**Extracted text**
+ + +

5. Meetings- In addition to attendance at the Annual Meeting outlined in Section 8.1, Directors are expected to participate in an annual board retreat and quarterly board meetings during the year. The quarterly meetings shall be scheduled at the discretion of the President. The board retreat should be scheduled to occur during the third or fourth quarter of the year but prior to the annual meeting.
6. Quorum- A quorum shall be necessary to conduct any WACA voting; a quorum consists of a majority of the Board.
7. Vacancies- When a vacancy on the Board exists, nominations for new members may be received from present Directors by the Secretary at least two weeks in advance of the next scheduled Board or Annual Meeting. These nominations shall be given to Directors for review and voted on at the first available Board or Annual Meeting after such review. Vacancies will be filled only to the end of a particular Director’s term.
8. Resignation, Absences, and Termination-
a. Removal- Failure of any Director to attend two (2) called, consecutive, regularly scheduled business meetings may result in the removal of such Director. A Director may be removed for absences or other reasons by quorum vote of all current Directors, save the Director under review.
b. Resignation- Resignation from the Board must be in writing and received by the Secretary and/or President.
IX. Officers:
1. Officers and Duties- The Board is responsible for electing the executive officers including, but not limited to- President, one-two Vice-Presidents, Secretary, and Treasurer. A vacancy in an elective office may be filled by a majority vote of the Directors.
a. President- The President shall be elected by the Board and shall preside at all the meetings of WACA; shall have the power to act on behalf of WACA with the consent of the membership; shall act as spokesperson for WACA; shall be a non-voting member on all committees; shall act as liaison between WACA and all other organizations; shall be responsible for seeing that all amendments to the Constitution and By-Laws are properly recorded with the Secretary; shall make appointments and delegate such duties to other members and officers of WACA as necessary unless otherwise provided herein; shall participate in the annual budget process; and shall perform such additional duties as may be incident to the Office of the President or as deemed necessary by the membership.
b. Vice-President(s) – The Vice-President(s) shall be elected by the Board and shall perform any other duties the President and Membership may designate; shall act as spokesperson for WACA; shall, in the absence of the President, perform the duties of the President; shall have the authority, with Board approval, to be signatory for WACA contracts, checks, or other documents; shall promote and oversee the Membership and shall participate in the annual budget process. When two Vice-Presidents are elected, committees will be split between the two.
c. Treasurer- The Treasurer shall be elected by the Board and shall be responsible for all funds belonging to WACA; sign all checks upon authorization of the Membership; keep adequate books of account; give full written financial reports to the Board at each board meeting and to the Membership annually; shall receive and give receipts for monies due and payable to WACA from depositories approved by the Board; shall participate in the annual budget process; and in general perform all duties incident to the Office of Treasurer and such other duties as the President may deem necessary, unless provided herein. The Executive Board shall have the power to request an audit of the books at any time deemed necessary, in addition to required audits taking place when Treasurer duties change hands and when required by law. The Treasurer shall, upon terminations of office, immediately turn over electronic access to all financial records, and within 30 days return all records to the incoming Treasurer, or Executive Board Member if no Treasurer has been elected. Lastly, be removed from being able to access financial accounts.

+ + +

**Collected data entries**
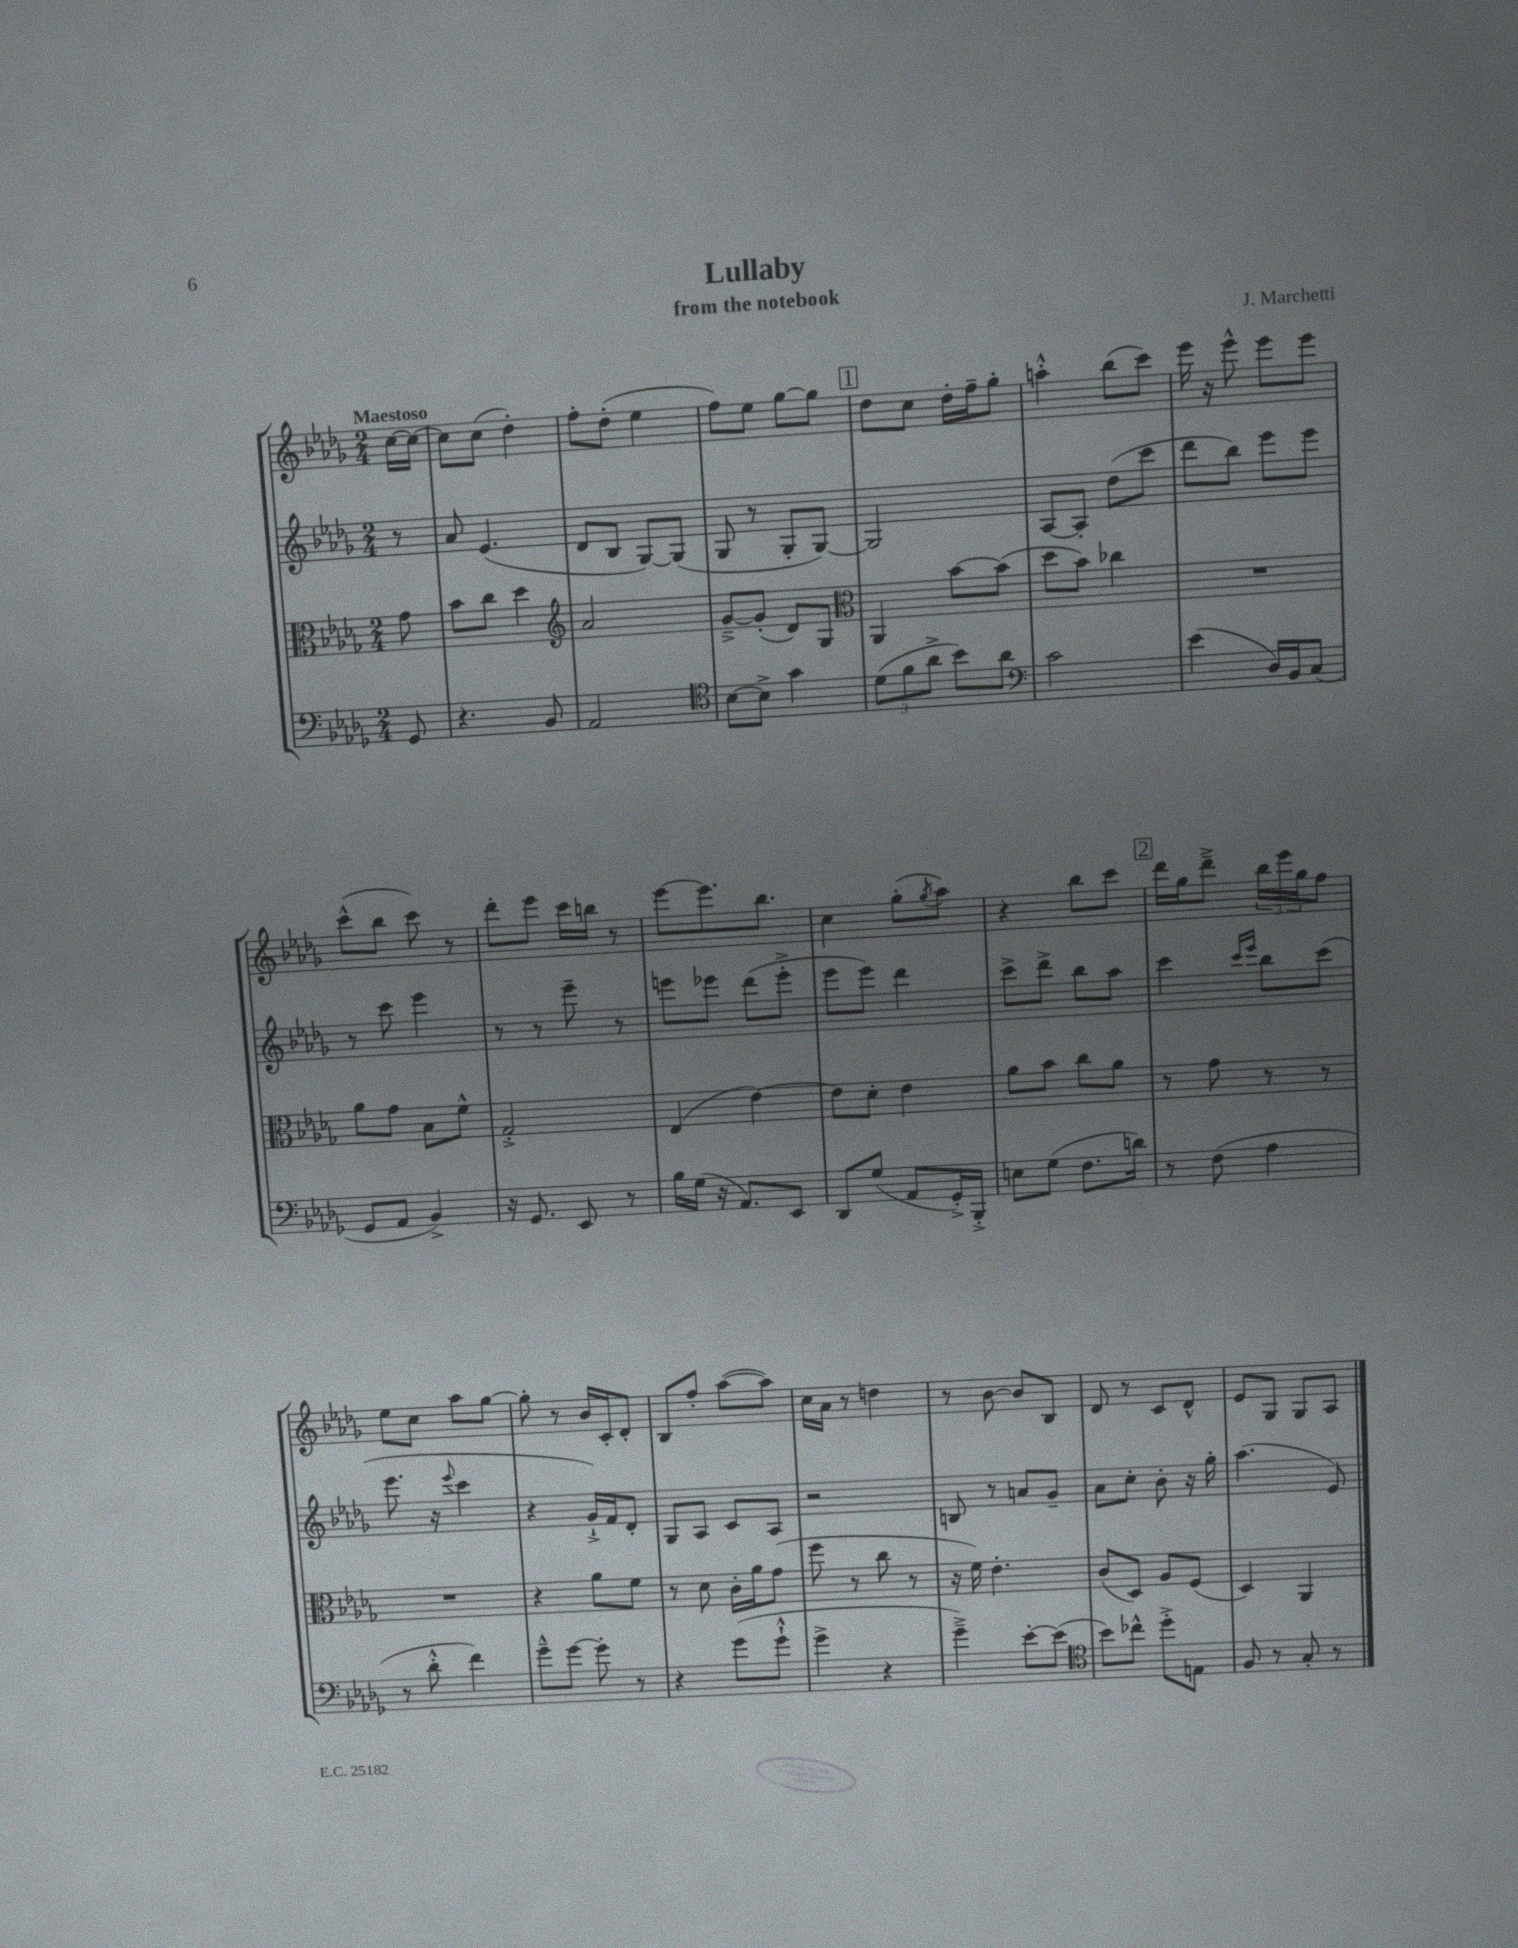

**kern	**kern	**kern	**kern
*staff4	*staff3	*staff2	*staff1
*clefF4	*clefC3	*clefG2	*clefG2
*k[b-e-a-d-g-]	*k[b-e-a-d-g-]	*k[b-e-a-d-g-]	*k[b-e-a-d-g-]
*M2/4	*M2/4	*M2/4	*M2/4
8GG-	8g-	8r	[16cc
.	.	.	16cc_
=	=	=	=
4.r	8b-	8a-	8cc]
.	8cc	(4.e-	(8cc
.	4dd-	.	4dd-')
8BB-	.	.	.
=	=	=	=
*	*clefG2	*	*
2AA-	2a-	8d-	8ff'
.	.	8B-	(8dd-'
.	.	[8G-)	4ee-
.	.	(8G-]	.
=	=	=	=
*clefC4	*	*	*
[8B-	[8g-~^	8G-	8ff)
8B-^]	(8g-']	8r	8ee-
4g-	8d-)	8G-'	[8gg-
.	8G-	[8G-)	8gg-]
=	=	=	=
*	*clefC3	*	*
(12d-	4AA-	2G-]	8dd-
12f	.	.	.
.	.	.	8cc
12a-^	.	.	.
8b-)	[8b-	.	16dd-'
.	.	.	16ff~
8a-	(8b-]	.	8gg-'
=	=	=	=
*clefF4	*	*	*
2c	8dd-	[8A-	4aa'^^
.	8b-)	8A-']	.
.	4cc-	(8dd-	(8bb-
.	.	8ccc	8ccc)
=	=	=	=
(4e-	2r	8ddd-	16eee-
.	.	.	16r
.	.	8bb-)	8eee-^^
16D-)	.	8eee-	8eee-
16BB-	.	.	.
(8C	.	8eee-	8eee-
=	=	=	=
8GG-	8a-	8r	(8ccc^^
8AA-	8g-	8ccc	8bb-
4BB-^)	8B-	4eee-	8ccc)
.	8f^^	.	8r
=	=	=	=
16r	2G-'^	8r	8ddd-'
8.GG-	.	.	.
.	.	8r	8eee-
8EE-	.	8eee-~	16ccc
.	.	.	16bb
8r	.	8r	8r
=	=	=	=
16B-	(4E-	8eee	[8eee-
(16G-	.	.	.
16r	.	8eee-	8.eee-]
8.AA-)	.	.	.
.	[4e-)	(8ddd-	.
.	.	.	8.bb-
8EE-	.	8eee-'^	.
=	=	=	=
8DD-	8e-]	8eee-	4cc
(8G-	8d-'	8eee-)	.
8AA-	4e-	4ddd-	(8gg-'
.	.	.	8qgg-
16GG-'^)	.	.	8aa-)
16BBB-'^	.	.	.
=	=	=	=
8E	8a-	8ccc^	4r
(8G-	8b-	8ddd-^	.
8.F	8cc	8bb-	8bb-
.	8a-	8aa-	8ccc
16d)	.	.	.
=	=	=	=
8r	8r	4ccc	16ddd-
.	.	.	16gg-
(8F	8g-	.	8ddd-~^
.	.	16qqccc	.
.	.	16qqeee-	.
4A-	8r	8bb-	24bb-
.	.	.	24eee-
.	.	.	24gg-
.	8r	(8ccc	8ff
=	=	=	=
8r	2r	8.eee-	8ee-
8d-'^^	.	.	8cc
.	.	16r	.
.	.	8qqeee-	.
4f)	.	4ccc	8aa-
.	.	.	[8gg-
=	=	=	=
8g-~^^	4r	4r	8gg-']
[8g-	.	.	8r
8g-']	8a-	16g-`^)	16b-
.	.	16f	16c'
8r	8f	8d-'	8d-'
=	=	=	=
4r	8r	8G-	8B-
.	8d-	8A-	8ff'
(8g-	16c'	8c	([8aa-
.	16a-	.	.
8g-`^^	(8g-	8A-	8aa-])
=	=	=	=
4g-^	8ff	2r	16cc
.	.	.	16a-
.	8r	.	8r
4r	8cc	.	4dd
.	8r	.	.
=	=	=	=
4g-~^)	16r	8B	8r
.	16f)	.	.
.	4.e-'	8r	[8b-
[8e-'	.	8a	8b-]
(8e-]	.	8g-~	8B-
=	=	=	=
*clefC4	*	*	*
8b-)	(8c	8a-	8d-
8cc-^^	8D-)	8cc'	8r
8dd-'^	8A-	8b-'	8c
8E	(8F	16r	8d-^^
.	.	16gg-'	.
=	=	=	=
8F	4D-)	(4.aa-	8e-
8r	.	.	8G-
8G-'	4AA-	.	8G-
8r	.	8e-)	8A-
==	==	==	==
*-	*-	*-	*-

+ + +

**Task list**
a – In the WACA bylaws excerpt, what makes up a quorum?
b – For each statement, say whether it agrees with the WACA bylaws excerpt. Support each yes or no with the deciding words quoted from the excerpt.
(i) The President decides when the quarterly meetings are scheduled.
(ii) A Director may resign by telling the Treasurer in person.
(iii) A departing Treasurer has 30 days to return all records to the incoming Treasurer.

**Solution set**
a – A majority of the Board.

b –
(i) Yes: "The quarterly meetings shall be scheduled at the discretion of the President."
(ii) No: "Resignation from the Board must be in writing and received by the Secretary and/or President."
(iii) Yes: "within 30 days return all records to the incoming Treasurer"